Su Rousseau vince la linea governista, ma il M5S si spacca: Di Battista lascia
federico capurso
ROMA. Il Movimento 5 stelle appoggerà il governo di Mario Draghi. Lo hanno deciso gli iscritti grillini interpellati nella giornata di ieri sulla piattaforma Rousseau, che ha registrato il 59,3 per cento di favorevoli su 74.537 votanti. I big pentastellati si riversano sui social per esultare di fronte alla «grande prova di responsabilità» della base e, anche se non si vede, si avverte nell’aria un collettivo sospiro di sollievo, perché per la prima volta nella storia dei Cinque stelle l’esito di un voto online non era affatto scontato. Erano preoccupazioni fondate, perché l’altra faccia del voto mostra il 40,7 per cento di contrari. È la fotografia di un partito disorientato e spaccato, dove una parte del Movimento festeggia e l’altra torna a parlare di scissione, con uno dei big della prima ora, Alessandro Di Battista, che annuncia la sua uscita dal M5S.
L’apprensione per il risultato in bilico era montata nelle ultime 24 ore, dopo la pubblicazione del quesito. Le reazioni furenti della rete alla faziosità della domanda posta su Rousseau avevano innervosito i vertici M5S. E di fronte alle proteste, nessuno di loro poteva dirsi davvero sicuro che quel «super ministero» per la Transizione ecologica, sbandierato come la prima vittoria del confronto con Draghi, avrebbe davvero spostato gli equilibri. Tanto da costringere Beppe Grillo all’ennesimo intervento sul suo blog, in mattinata e a votazioni già aperte, per presentare i 20 punti programmatici del Movimento. Una sfilata di vecchie glorie che il fondatore dei Cinque stelle riporta in auge, dall’acqua pubblica al voto ai sedicenni, dalla riforma della Rai e dell’editoria al reddito minimo e universale, fino alla patrimoniale per le grandi ricchezze e alla legge sul conflitto di interessi. Quasi una carezza rivolta ai duri e puri, un refolo di malinconia per le origini grilline con cui convincere l’ultima truppa di indecisi.

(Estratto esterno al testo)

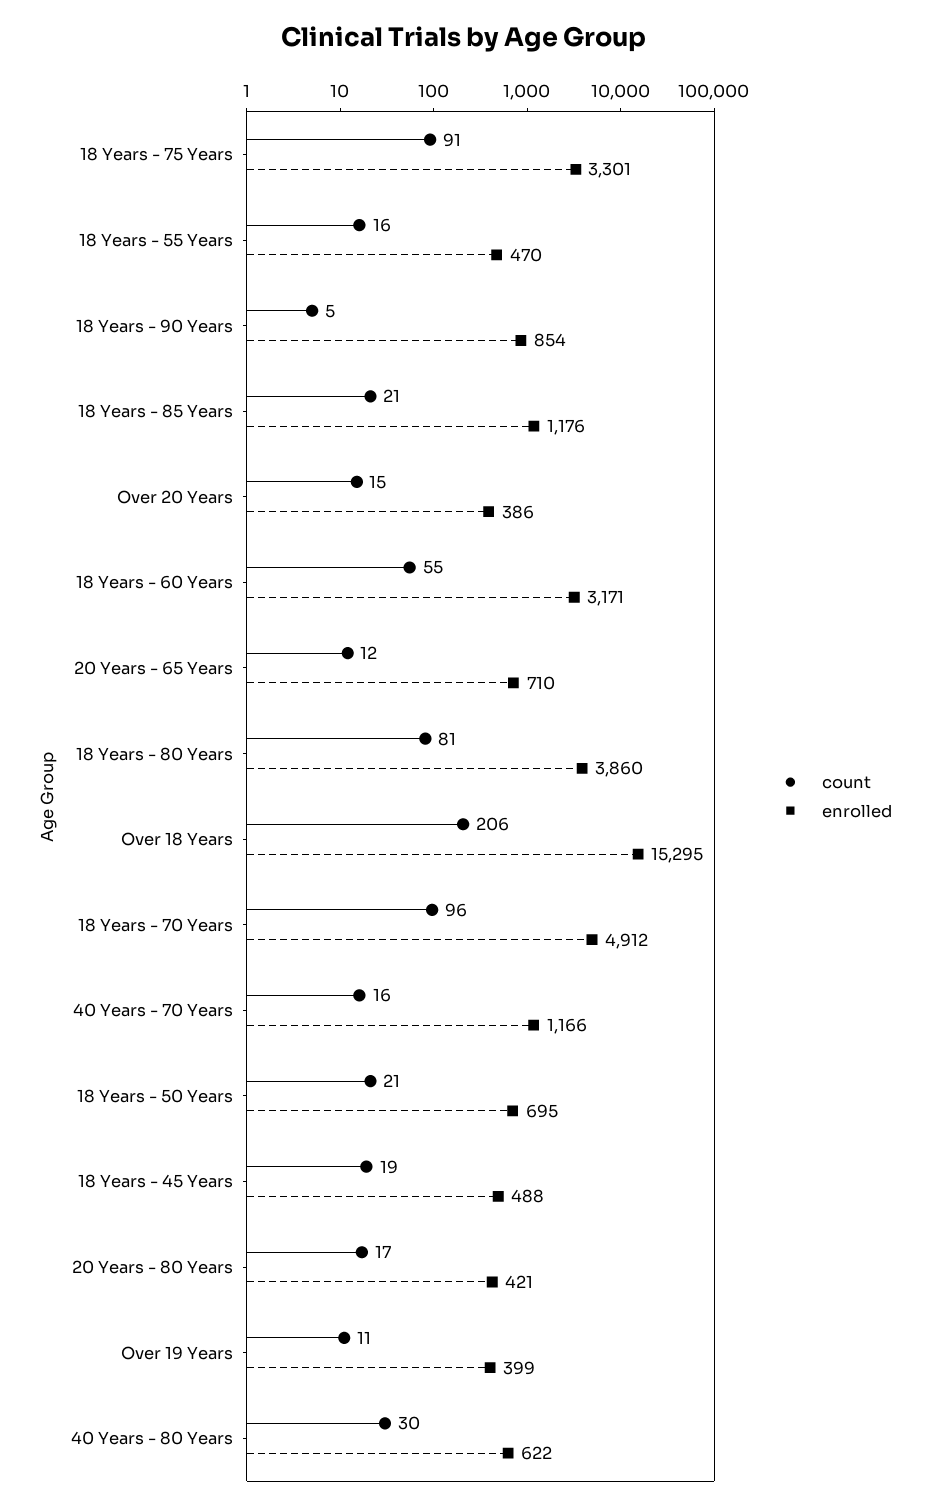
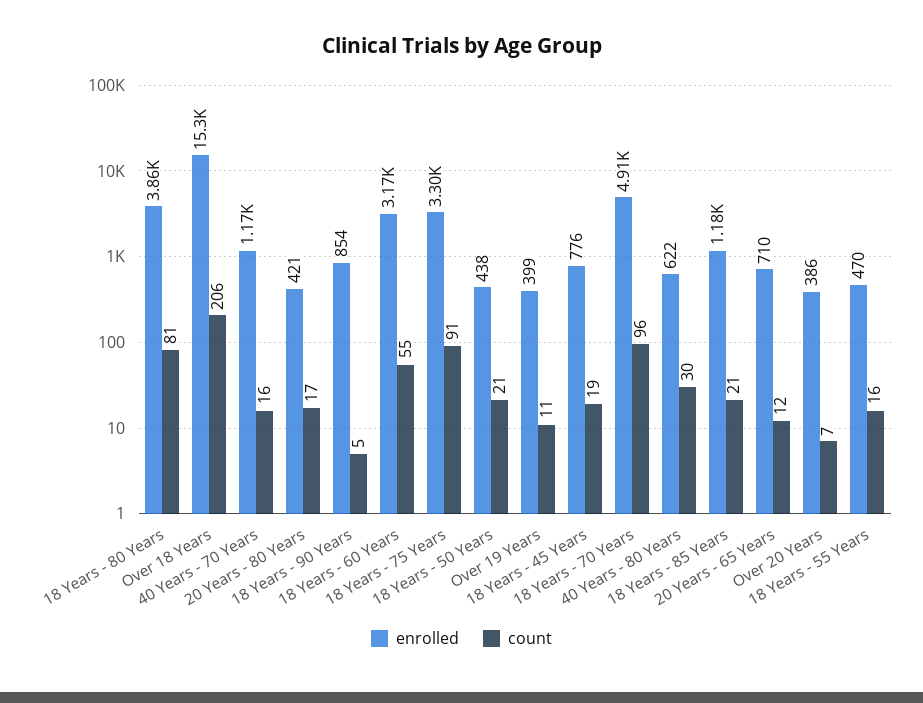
count, Over 20 Years: 15 -> 7
enrolled, 18 Years - 50 Years: 695 -> 438
enrolled, 18 Years - 45 Years: 488 -> 776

Nella frattura aperta si inserisce Di Battista, come spesso gli è capitato di fare negli ultimi anni da ex deputato. Questa volta, però, per sbattere la porta: «Non posso far altro che farmi da parte», annuncia in una diretta sui social lanciata poco dopo la proclamazione dei risultati. Ma se Di Battista prende la strada dell’esilio volontario, la stragrande maggioranza dei suoi ex compagni di partito stappano lo champagne. «La responsabilità è il prezzo della grandezza – festeggia Luigi Di Maio -. Oggi i nostri iscritti hanno dimostrato ancora una volta grande maturità, lealtà verso le istituzioni e senso di appartenenza al Paese». A ruota il presidente della Camera Roberto Fico, anche lui felice dell’«assunzione di responsabilità». Questa decisione, aggiunge, «segna l’apertura di una nuova fase in questa legislatura». E si unisce al coro Davide Casaleggio, sempre più lontano dal cerchio di benevolenza di Grillo e dei maggiorenti grillini, ma comunque «contento», perché «siamo riusciti a fare sintesi della volontà del Movimento».